• **EXERCISE OBJECTIVE**: From the records below, copy each line that has the word "Comparison" in it.

[Collected data entries]
=====

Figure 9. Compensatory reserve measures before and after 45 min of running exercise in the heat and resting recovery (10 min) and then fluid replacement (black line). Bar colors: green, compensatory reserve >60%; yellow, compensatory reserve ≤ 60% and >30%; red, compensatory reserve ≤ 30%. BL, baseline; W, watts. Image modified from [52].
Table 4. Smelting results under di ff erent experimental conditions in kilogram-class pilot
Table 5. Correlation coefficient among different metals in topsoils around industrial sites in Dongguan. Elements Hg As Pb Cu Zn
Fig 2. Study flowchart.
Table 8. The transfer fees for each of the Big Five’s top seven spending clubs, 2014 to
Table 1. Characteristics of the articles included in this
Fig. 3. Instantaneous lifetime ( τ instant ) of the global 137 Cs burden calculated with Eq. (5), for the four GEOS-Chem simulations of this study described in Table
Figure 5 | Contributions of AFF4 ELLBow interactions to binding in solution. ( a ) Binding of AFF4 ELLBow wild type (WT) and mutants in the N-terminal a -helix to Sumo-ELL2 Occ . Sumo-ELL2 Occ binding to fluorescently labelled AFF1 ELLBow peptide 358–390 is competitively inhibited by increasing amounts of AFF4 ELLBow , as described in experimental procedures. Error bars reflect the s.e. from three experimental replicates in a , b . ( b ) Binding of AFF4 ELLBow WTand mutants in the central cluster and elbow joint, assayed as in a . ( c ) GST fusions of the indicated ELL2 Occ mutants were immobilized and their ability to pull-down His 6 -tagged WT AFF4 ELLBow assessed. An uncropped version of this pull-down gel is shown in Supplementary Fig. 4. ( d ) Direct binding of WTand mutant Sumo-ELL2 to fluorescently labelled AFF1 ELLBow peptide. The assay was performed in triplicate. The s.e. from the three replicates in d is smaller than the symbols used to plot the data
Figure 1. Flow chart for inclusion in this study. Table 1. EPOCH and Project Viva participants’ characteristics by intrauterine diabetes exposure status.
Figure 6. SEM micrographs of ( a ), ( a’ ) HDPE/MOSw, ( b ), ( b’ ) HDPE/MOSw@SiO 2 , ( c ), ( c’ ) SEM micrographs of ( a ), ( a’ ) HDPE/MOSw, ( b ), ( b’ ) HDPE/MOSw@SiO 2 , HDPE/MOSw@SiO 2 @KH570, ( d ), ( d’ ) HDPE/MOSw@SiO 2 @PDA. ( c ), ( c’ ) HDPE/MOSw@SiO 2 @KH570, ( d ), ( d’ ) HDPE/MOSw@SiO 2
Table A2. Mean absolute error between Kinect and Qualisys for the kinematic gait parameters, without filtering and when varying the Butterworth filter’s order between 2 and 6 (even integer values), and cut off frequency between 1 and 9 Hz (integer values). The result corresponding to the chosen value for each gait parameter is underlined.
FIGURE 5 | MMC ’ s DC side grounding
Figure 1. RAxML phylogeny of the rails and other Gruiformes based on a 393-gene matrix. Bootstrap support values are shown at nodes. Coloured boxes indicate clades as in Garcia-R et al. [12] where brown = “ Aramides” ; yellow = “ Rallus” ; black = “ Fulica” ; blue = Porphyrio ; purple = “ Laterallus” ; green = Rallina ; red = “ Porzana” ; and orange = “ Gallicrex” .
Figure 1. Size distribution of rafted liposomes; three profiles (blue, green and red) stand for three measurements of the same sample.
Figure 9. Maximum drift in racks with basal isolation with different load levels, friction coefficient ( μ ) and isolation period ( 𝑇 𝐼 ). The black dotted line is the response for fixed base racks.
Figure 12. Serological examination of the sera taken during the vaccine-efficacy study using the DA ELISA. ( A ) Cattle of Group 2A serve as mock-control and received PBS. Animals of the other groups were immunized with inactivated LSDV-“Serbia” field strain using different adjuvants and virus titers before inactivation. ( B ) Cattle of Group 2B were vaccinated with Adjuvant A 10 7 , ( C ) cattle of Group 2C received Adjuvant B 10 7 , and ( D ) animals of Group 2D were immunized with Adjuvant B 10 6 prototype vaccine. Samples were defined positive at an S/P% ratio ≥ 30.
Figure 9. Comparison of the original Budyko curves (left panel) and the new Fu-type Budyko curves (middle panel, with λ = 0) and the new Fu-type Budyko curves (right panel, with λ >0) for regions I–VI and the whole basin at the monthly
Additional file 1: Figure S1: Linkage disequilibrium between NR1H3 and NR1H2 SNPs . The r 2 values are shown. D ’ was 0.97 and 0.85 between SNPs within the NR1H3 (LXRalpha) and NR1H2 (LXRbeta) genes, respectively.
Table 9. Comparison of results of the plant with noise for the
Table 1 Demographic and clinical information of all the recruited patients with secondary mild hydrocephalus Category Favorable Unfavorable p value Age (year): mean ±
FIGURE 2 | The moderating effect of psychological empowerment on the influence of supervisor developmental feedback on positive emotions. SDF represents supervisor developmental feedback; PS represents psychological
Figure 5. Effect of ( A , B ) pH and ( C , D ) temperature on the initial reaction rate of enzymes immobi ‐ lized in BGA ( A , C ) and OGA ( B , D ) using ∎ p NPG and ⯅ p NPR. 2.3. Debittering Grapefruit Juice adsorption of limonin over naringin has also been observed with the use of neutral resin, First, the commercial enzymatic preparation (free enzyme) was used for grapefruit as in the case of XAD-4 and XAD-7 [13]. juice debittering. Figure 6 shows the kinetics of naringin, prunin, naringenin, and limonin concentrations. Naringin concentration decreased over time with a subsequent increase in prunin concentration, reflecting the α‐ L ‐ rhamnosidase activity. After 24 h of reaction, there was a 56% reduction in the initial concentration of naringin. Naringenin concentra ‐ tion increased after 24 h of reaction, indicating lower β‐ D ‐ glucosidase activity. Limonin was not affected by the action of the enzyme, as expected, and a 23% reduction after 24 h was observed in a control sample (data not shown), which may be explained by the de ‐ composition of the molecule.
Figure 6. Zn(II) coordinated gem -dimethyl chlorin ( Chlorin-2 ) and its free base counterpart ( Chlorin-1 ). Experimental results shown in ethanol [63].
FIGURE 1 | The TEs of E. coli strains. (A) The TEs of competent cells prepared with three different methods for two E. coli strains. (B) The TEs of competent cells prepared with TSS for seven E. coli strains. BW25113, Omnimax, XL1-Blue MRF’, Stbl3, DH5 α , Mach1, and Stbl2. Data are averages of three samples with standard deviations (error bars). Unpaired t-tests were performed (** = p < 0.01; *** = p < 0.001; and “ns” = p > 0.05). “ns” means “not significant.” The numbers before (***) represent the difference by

=====

• **REPLY**:
Figure 9. Comparison of the original Budyko curves (left panel) and the new Fu-type Budyko curves (middle panel, with λ = 0) and the new Fu-type Budyko curves (right panel, with λ >0) for regions I–VI and the whole basin at the monthly
Table 9. Comparison of results of the plant with noise for the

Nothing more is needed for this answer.